Hi again, Ran the batch file again as admin (same as before?), file it returned is 1mb bigger now.? I assume the batch file runs autoruns automatically? I enclosed in zip an autoruns.txt and autoruns.arn file anyway. Also Perfmon file in html.
Did NOT do a restore point as requested as I have to look at data I would lose from 12/19 till now.
The dump file bugcheckon't know if this is related to ecache.sys (Ready Boost) or not - but these event repeat constantly throughout your system log:


Code:
Event[1944]:
Log Name: System
Source: RemoteAccess
Date: 2008-12-30 T 04:32:03.000
CoID={B047A526-77D9-49B6-8EFD-2AE2A95CDCF5}:
The connection to NetZero made by user 2sjUBeYv5:A0874DN.:[email protected] 
using device COM3 was disconnected.


Event[1943]:
Log Name: System
Source: Microsoft-Windows-ResourcePublication
Date: 2008-12-30T04:32:08.257
The service temporarily stopped publishing because of a power event.


Event[1942]:
Date: 2008-12-30 T 04:34:30.000
The process Explorer.EXE has initiated the power off of computer
OWNER-PC on behalf of user Owner-PC\Owner for the following 
reason: Other (Unplanned)
Reason Code: 0x0
Shutdown Type: power off

Event[1941]:
Date: 2008-12-30T04:34:38.000
The process C:\Windows\system32\winlogon.exe (OWNER-PC) has 
initiated the power off of computer OWNER-PC on behalf of user
Owner-PC\Owner for the following reason: 
No title for this reason could be found
Reason Code: 0x500ff
Shutdown Type: power off
Was playing a game and was inadvertantly online, as I remember there was a freeze and had to reboot-Never happened before. Normally I would never be connected to the internet while playing a game. I have a dial-up connection.

------------------------------------------------------------

Activity 1 —
Answer these from the forum post:
(a) What kind of internet connection does the poster say they have?
(b) What source is listed for Event[1943]?
(c) What reason code appears in Event[1941]?
Activity 2 — Copy the forum post word for word, between "Hi again, Ran" and "file in html.", inclusive.
Answer from the forum post alone.

Available data —
------------------------------------------------------------

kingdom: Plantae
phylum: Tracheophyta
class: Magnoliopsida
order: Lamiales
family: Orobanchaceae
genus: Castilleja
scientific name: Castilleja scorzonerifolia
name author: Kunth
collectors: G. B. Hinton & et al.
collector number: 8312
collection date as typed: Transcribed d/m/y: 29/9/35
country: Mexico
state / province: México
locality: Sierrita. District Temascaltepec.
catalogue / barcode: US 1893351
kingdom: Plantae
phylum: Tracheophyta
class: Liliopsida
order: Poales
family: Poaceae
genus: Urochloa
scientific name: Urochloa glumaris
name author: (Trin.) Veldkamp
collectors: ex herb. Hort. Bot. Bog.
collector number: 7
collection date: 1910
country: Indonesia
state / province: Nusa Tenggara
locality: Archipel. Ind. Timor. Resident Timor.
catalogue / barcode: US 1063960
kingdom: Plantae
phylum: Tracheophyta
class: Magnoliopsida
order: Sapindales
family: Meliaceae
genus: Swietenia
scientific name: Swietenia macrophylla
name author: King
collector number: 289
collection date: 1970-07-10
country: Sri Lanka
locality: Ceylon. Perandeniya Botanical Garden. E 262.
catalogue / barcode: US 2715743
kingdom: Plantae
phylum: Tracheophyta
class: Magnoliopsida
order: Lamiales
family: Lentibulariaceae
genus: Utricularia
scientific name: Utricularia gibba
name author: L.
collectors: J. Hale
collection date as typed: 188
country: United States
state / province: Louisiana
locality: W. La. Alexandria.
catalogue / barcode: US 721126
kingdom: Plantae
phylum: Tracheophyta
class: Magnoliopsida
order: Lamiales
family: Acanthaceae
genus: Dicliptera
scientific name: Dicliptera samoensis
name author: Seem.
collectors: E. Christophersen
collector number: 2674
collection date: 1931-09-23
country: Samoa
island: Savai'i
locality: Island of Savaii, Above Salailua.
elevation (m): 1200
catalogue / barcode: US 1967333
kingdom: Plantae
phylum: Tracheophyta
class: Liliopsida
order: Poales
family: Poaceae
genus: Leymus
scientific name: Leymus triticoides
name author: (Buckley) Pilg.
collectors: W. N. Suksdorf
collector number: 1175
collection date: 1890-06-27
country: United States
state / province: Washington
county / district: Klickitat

------------------------------------------------------------

Problem solution 1 —
(a) Dial-up.
(b) Microsoft-Windows-ResourcePublication.
(c) 0x500ff.

Problem solution 2 —
Hi again, Ran the batch file again as admin (same as before?), file it returned is 1mb bigger now.? I assume the batch file runs autoruns automatically? I enclosed in zip an autoruns.txt and autoruns.arn file anyway. Also Perfmon file in html.